Delving unflinchingly into a subject matter that previous filmmakers and narrators have avoided for fear of reprisal, a controversial new film, ‘Honour Killings’, finally sheds light on the barbaric issue of murder in the name of protecting family honour, which has seen an alarming rise in cases across UK and parts of the western world over recent years. Police estimate up to 12 people are murdered each year in UK in the name of honour, with a further 500 forced into marriage or attacked*. The actual number of cases is likely to be phenomenally higher, but the shroud of secrecy surrounding them means that cases never come to light.
Presented by Ek Onkar Films Ltd, ‘Honour Killings’ is a multicultural film primarily set in London, although the narrative also takes the story to parts of India and Pakistan. ‘Honour Killings’ is directed by maverick Indian filmmaker Avtar Bhogal, famed for a series of controversial women’s issue films exploring themes of sexual exploitation and violence in the 1990’s, manipulating traditional Bollywood conventions to the consternation of the Censor Board, critics and traditionalists alike, at the time. In ‘Honour Killings’ he brings together on screen an accomplished pool of British, Indian and Pakistani acting talent, including Bollywood film industry veteran Prem Chopra, Bollywood and mainstream crossover artist Gulshan Grover (‘Jungle Book 2’) and Pakistani acting legend Jawed Sheikh, all of whom were keen to demonstrate their unreserved support in highlighting the global issue of ‘honour’ killings to audiences around the world.
Honour crimes are acts of violence, usually murder, committed by male family members against female family members, who are perceived to have brought dishonour upon the family. A woman can be targeted by individuals within her family for a variety of reasons, including: refusing to enter into an arranged marriage; being the victim of a sexual assault; seeking a divorce, even from a violent or abusive husband; or allegedly committing adultery. The mere perception that a woman has behaved in a way that ‘dishonours’ her family is sufficient to trigger an attack on her life.
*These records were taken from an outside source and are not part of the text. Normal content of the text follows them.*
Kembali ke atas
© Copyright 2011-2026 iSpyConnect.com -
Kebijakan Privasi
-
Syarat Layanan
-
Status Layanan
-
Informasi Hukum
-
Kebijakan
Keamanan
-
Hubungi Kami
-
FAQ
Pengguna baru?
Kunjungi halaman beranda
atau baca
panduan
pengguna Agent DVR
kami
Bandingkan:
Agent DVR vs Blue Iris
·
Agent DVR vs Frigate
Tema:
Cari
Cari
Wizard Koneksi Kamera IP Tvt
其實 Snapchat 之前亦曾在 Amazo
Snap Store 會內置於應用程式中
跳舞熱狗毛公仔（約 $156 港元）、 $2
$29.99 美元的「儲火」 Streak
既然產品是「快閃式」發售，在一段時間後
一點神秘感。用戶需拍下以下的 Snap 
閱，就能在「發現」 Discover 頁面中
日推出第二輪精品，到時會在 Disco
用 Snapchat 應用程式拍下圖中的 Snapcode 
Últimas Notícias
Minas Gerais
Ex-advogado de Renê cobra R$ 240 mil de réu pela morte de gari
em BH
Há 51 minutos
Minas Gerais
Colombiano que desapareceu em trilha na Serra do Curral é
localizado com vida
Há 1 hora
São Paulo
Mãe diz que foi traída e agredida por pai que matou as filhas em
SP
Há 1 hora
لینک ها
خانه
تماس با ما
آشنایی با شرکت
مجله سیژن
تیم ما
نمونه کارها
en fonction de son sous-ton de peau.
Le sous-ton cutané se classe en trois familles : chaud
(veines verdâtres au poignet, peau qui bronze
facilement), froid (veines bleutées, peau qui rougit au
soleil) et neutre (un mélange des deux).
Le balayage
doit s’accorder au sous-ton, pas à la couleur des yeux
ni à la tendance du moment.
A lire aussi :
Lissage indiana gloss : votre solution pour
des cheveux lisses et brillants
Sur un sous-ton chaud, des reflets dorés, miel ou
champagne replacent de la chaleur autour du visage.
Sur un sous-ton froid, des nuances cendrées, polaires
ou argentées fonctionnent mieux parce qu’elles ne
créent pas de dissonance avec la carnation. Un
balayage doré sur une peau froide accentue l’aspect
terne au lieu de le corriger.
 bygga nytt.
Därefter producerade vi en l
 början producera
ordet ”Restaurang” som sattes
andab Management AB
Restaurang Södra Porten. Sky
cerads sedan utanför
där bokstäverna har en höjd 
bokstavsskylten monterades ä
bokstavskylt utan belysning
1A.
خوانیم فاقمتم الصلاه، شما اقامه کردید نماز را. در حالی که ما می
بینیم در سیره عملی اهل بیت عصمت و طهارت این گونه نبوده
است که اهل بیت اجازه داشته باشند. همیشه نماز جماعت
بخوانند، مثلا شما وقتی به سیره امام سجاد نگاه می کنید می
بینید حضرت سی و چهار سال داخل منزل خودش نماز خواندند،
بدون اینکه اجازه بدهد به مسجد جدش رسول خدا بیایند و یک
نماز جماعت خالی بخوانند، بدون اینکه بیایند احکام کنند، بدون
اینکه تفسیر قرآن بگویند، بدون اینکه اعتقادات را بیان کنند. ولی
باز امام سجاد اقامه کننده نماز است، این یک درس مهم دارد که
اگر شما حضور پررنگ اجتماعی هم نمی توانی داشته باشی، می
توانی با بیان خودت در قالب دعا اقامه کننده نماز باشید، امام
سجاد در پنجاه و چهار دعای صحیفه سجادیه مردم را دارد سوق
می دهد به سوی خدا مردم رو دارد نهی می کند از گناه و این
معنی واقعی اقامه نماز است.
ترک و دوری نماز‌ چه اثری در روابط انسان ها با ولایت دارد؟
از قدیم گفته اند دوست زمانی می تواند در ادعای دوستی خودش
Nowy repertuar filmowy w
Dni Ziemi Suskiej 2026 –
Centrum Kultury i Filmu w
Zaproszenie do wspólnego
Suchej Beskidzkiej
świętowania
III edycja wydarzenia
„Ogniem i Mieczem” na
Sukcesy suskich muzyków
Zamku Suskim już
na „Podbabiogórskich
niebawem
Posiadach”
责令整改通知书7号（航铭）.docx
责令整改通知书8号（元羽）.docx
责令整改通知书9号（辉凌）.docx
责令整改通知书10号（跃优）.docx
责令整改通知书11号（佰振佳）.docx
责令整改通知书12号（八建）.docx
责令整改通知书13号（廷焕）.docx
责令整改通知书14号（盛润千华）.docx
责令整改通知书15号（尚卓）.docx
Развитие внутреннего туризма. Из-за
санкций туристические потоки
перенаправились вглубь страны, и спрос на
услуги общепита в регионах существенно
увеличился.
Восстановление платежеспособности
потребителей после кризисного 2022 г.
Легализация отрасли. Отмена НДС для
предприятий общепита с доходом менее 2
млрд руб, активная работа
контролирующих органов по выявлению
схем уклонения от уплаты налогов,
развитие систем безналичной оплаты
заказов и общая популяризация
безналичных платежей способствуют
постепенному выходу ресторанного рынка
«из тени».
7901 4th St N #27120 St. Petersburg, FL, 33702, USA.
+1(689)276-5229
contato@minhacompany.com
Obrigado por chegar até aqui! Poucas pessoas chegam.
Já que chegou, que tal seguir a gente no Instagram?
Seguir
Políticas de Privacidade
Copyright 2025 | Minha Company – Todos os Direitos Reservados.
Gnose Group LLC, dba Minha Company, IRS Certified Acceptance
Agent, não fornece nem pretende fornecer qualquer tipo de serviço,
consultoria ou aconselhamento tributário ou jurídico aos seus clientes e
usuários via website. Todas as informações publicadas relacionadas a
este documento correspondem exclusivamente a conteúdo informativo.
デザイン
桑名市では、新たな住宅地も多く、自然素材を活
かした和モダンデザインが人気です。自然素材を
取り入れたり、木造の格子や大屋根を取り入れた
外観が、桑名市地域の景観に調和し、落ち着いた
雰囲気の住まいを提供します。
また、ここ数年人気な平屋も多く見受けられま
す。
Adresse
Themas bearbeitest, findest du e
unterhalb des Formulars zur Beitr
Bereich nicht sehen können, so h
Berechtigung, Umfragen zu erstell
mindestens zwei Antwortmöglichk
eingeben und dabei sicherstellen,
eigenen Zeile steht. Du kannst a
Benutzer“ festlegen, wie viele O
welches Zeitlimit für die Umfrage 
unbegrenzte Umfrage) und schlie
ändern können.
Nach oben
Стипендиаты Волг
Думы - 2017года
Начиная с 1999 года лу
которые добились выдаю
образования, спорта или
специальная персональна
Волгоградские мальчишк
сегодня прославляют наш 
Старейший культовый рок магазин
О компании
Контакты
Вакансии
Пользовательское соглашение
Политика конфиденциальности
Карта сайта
Comments Avtar Bhogal, “Research has shown that victims often feel government authorities have done little to help. Through the film, I would like to forward a humble request to our society to wake up and realize that we need to be involved rather than be safe on the grounds of cultural sensibilities. No doubt the issue of honour is important but does it justify the killing of a human being solely for the purpose of honour?”
‘Honour Killings’ is a film which will open debate, invoke reaction and hopefully coerce governments to take steps to prevent such depraved acts of violence and injustice from continuing to occur, not only overseas but domestically in UK.
A strong friendship exists between a Pakistani, Punjabi and Englishman, along of whom possess their individual, staunch belief systems. During regular but minor altercations between the Pakistani and Punjabi, it is the Englishman that pacifies and reunites both. However, when the Pakistani’s daughter and Punjabi’s son fall in love, a bitter enmity alienates the two friends and their families further. As reconciliation between the two factions becomes increasingly impossible, the Englishman advocates the young couple elope and marry. As a result, tragic consequences send shockwaves through the entire community and wider society.
‘Honour Killings’ releases in UK and worldwide later in 2010.